Did you manage to get any vinegar into the water? Vinegar is a powerful bacterial killing agent. It works just as good as chlorine. That might cause a cycle in your tank. I've had similar things like this before. But it was with anti-bacterial soap. I now have two pairs of fisherman/pond plastic glove, so when ever I need to put my hands in to the water, I put on the gloves.



kweenshaker said:


> Actually, using the quick cycle, our dishwasher uses less water than washing dishes by hand (and we let them air dry, rather than use a heat cycle)


This off topic, but have this theory ever been proven? I mean, running the fan to dry your dishes takes a very very long time. I something wonder if it might not use even more energy to run the fan than to heat up the dishwasher...

*Never pay again for live sex! | Hot girls doing naughty stuff for free! | Chat for free!*


----------



## Westender (Mar 24, 2006)

I'm thinking that Kween just does the same as we do - no drying cycle at all. Once the dishwasher finishes, just open the door and let 'em dry.

Also, I don't know how efficient others are, but although I actually enjoy the act of washing dishes, I can't wash the same number of dishes in a single (or even two!) sinks full of water that our dishwasher takes for a single full load.


----------



## Riceburner (Mar 14, 2008)

for my sake as well I wash my hands before and after feeding.

I open the dishwasher and let it air dry overnight


----------



## Ciddian (Mar 15, 2006)

I do that too 

Yea we work with two major ones, ET-5 Retarder which is like a very smelly varsol and another is Liquid tin for tin plating copper. We just have those nitrile gloves, we use majoy gloves for the tin and sometimes the gloves pop holes ever since we started using it. I really think the stuff breaks down the rubber to a degree and makes it prone to rips and tears. 
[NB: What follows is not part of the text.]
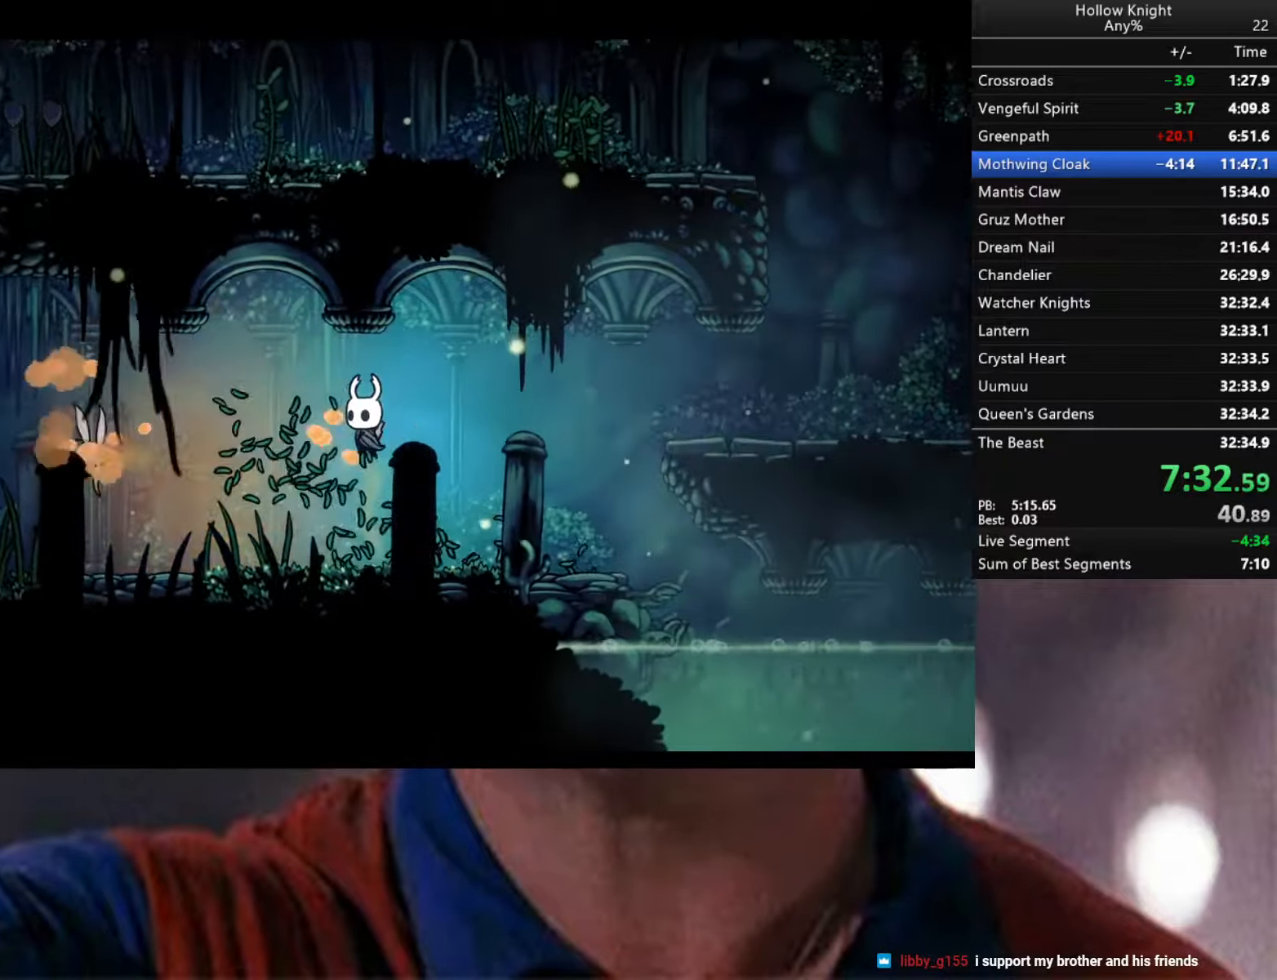
{"dt_ms": 500, "buttons": ["X"], "left_stick": "up-left", "right_stick": "center", "events": [[417, "left_stick", "up-left"], [467, "X", "down"]]}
Even the smell of the stuff doesnt come off your hands for a while. I try to not work with it often. We also deal with ammonia to do copper etching. Stinky stinky u_u


----------



## Mr Fishies (Sep 21, 2007)

Zebrapl3co said:


> Did you manage to get any vinegar into the water? Vinegar is a powerful bacterial killing agent. It works just as good as chlorine. That might cause a cycle in your tank.
> <SNIP>


I don't use vinegar around the tank, I soak the towels in salt water and use vinegar as a rinse agent then dry them as usual. I doubt anything is left behind that could get into the tank. I started doing this when it dawned on me that throwing them in with the regular laundry was leaving fragrances and fabric softener on the towels. I was washing my glasses and they kept looking filmy - I discovered that my better half had inadvertently added too much softener and it actually "gummed up" the load of towels.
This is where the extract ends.